Semarang, EIN-Institute – Empat perempuan berkebaya biru yang dipadankan dengan kain songket bermotif cerah berdiri di samping pintu masuk aula Wisma Perdamaian, Semarang. Dengan cekatan mereka menyapa dan mengantarkan setiap tamu undangan menempati tempat duduk yang masih kosong.
Forum Persaudaraan Antar Etnis Nusantara (Perantara) bekerjasama dengan Badan Kesatuan Bangsa dan Politik (Kesbangpol) Jawa Tengah menampilkan Gelar Kesenian dan Kebudayaan Daerah 2017 pada Minggu (12/3). Tema yang dipilih “Mempurifikasi Kearifan Lokal, Mempertahankan Kepribadian Budaya Nasional”. Pentas yang menampilkan 15 tarian daerah Indonesia ini dihadiri lebih dari 600 orang. Panitia harus menambah jumlah kursi yang diambil dari gudang karena membludaknya tamu undangan.
Kresna Umbu, Ketua Perantara Jawa Tengah, menyatakan bahwa acara gelar budaya ini adalah upaya mempertahankan identitas nasional. “Budaya kita itu khas, harus kita jaga budaya tersebut. Kita harus menghargai budaya kita dan jangan sampai terpengaruh kebudayaan luar,” pesan Kresna dalam sambutannya. Kresna mengingatkan generasi muda agar percaya diri menampilkan sisi keaslian budaya daerah asal mereka.
Pentas Tari Nusantara
Beberapa tarian daerah dipentaskan oleh mahasiswa yang berasal dari berbagai daerah di Indonesia. Dari sekian banyak kelompok yang ikut mementaskan tarian diantaranya Ikatan Mahasiswa Minang (IKAMI) Semarang dengan persembahan istimewa Tari Piring. “Memang kebanyakan masyarakat Indonesia mengenal tari ini sebagai Tari Piring, tetapi sebenarnya kami menyebutnya Tari Piriang,” ungkap Nino.
Kepada Kabar Ein, anak muda yang berkuliah di Universitas Diponegoro tersebut menerangkan bahwa Tari Piring adalah ritual yang menyimpan keagungan nilai, “Tari ini untuk memperingati setahun musim panen yang melimpah. Sekarang sih bisa digunakan untuk hiburan,” imbuhnya. Nino dan teman-temannya mengaku kalau hanya sempat mempersiapkan pementasan selama 3 hari. “Kami ingin memperkenalkan tari kami ke masyarakat luas,” ujar Nino penuh optimisme sebelum naik ke panggung.
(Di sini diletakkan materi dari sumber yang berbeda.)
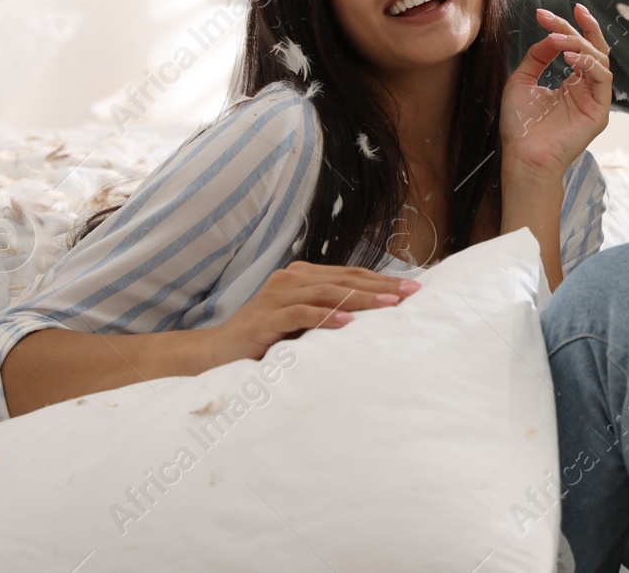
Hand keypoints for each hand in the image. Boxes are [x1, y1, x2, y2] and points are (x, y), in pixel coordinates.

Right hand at [205, 262, 419, 366]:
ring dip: (362, 299)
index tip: (413, 287)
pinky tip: (348, 322)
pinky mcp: (265, 319)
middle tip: (412, 293)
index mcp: (302, 276)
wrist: (215, 353)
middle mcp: (290, 279)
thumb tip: (376, 315)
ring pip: (327, 292)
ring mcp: (276, 297)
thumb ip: (330, 312)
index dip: (382, 280)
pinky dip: (326, 317)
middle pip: (344, 279)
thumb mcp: (302, 322)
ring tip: (390, 305)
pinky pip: (300, 314)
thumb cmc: (265, 339)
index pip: (350, 274)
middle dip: (381, 286)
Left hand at [500, 3, 611, 180]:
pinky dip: (589, 63)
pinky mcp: (600, 111)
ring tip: (556, 40)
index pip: (578, 49)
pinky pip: (604, 78)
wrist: (523, 156)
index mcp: (572, 84)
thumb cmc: (520, 126)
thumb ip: (536, 57)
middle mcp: (587, 90)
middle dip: (575, 28)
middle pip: (592, 49)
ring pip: (599, 59)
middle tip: (551, 18)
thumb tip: (550, 36)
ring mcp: (595, 100)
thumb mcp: (522, 81)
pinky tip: (570, 57)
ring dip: (578, 43)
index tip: (543, 14)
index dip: (565, 27)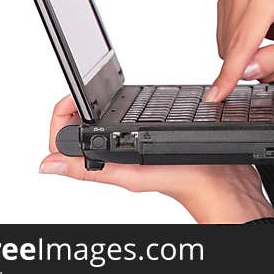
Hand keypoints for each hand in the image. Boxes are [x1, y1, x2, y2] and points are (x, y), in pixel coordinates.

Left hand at [39, 95, 273, 223]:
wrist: (225, 182)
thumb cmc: (187, 181)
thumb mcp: (134, 172)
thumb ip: (93, 168)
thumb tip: (48, 165)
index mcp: (108, 162)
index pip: (65, 142)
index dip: (60, 117)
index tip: (72, 99)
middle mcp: (119, 156)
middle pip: (82, 130)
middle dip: (77, 108)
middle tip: (84, 91)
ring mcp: (136, 148)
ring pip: (107, 126)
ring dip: (101, 108)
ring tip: (101, 93)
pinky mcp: (154, 140)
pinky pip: (132, 122)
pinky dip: (127, 109)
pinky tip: (133, 104)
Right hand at [209, 0, 273, 101]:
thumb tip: (245, 71)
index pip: (243, 42)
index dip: (230, 73)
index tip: (216, 96)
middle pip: (233, 46)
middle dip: (254, 64)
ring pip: (227, 45)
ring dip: (250, 57)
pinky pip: (226, 38)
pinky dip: (244, 47)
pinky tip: (265, 40)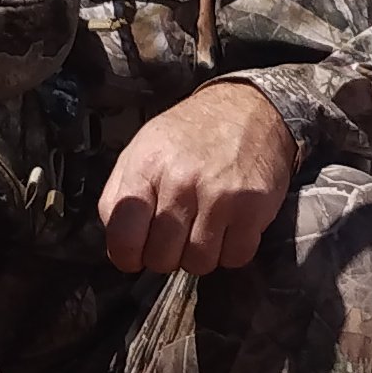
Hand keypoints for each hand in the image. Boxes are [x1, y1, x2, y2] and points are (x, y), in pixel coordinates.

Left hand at [97, 79, 297, 275]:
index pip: (124, 237)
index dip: (127, 256)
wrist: (249, 108)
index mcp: (146, 167)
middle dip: (166, 255)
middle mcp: (181, 182)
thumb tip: (118, 243)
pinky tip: (229, 226)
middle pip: (162, 258)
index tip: (135, 254)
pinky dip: (231, 250)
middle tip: (176, 235)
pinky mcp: (253, 208)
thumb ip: (119, 195)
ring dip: (200, 254)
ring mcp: (219, 197)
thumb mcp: (141, 149)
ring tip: (203, 227)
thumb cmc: (190, 134)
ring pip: (199, 264)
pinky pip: (235, 257)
Mengenal Budaya Berbagai Etnis di Indonesia
Sementara dari Indonesia Timur ada Rakyat Timur (Raket) Semarang yang beranggotakan pemuda-pemudi Nusa Tenggara Timur (NTT). Komunitas Raket diketuai Raymond, mahasiswa STIKES Widya Husada, Krapyak. “Kami akan menampilkan Tari Caci,” terang Raymond sambil menggenggam cambuk yang menjadi bagian dari tarian.
Tari Caci adalah tari perang yang biasa dilakonkan oleh dua lelaki; satu menggunakan cambuk dan yang lain menenteng perisai. Tari Caci seperti halnya Tari Piring, digelar upacara ucapan syukur pasca panen. “Tari ini memang tari perang, tetapi perang damai. Nanti akan ada perempuan yang ikut menari sebagai simbol mendamaikan,” pungkas Raymond.
Raymond antusias ketika diundang ke acara pementasan budaya semacam ini, “Acara seperti ini bisa mempererat hubungan kami dengan saudara dari etnis lain, tentu saja saya senang.” Dari Jawa tari yang dipentaskan adalah tari Lengger khas Banyumas.
Acara yang berlangsung sejak pukul 19.00 tersebut baru berakhir pukul 23.00. Laila Zumala, mahasiswi asal Pati yang berkuliah di Politeknik Negeri Semarang ini terlihat sumringah ketika ditemui Kabar Ein. “Saya harap anak muda tidak malu mempelajari budaya aslinya. Saya dulu juga sempat belajar tari Jaipong,” ungkap Laila mengakhiri obrolan.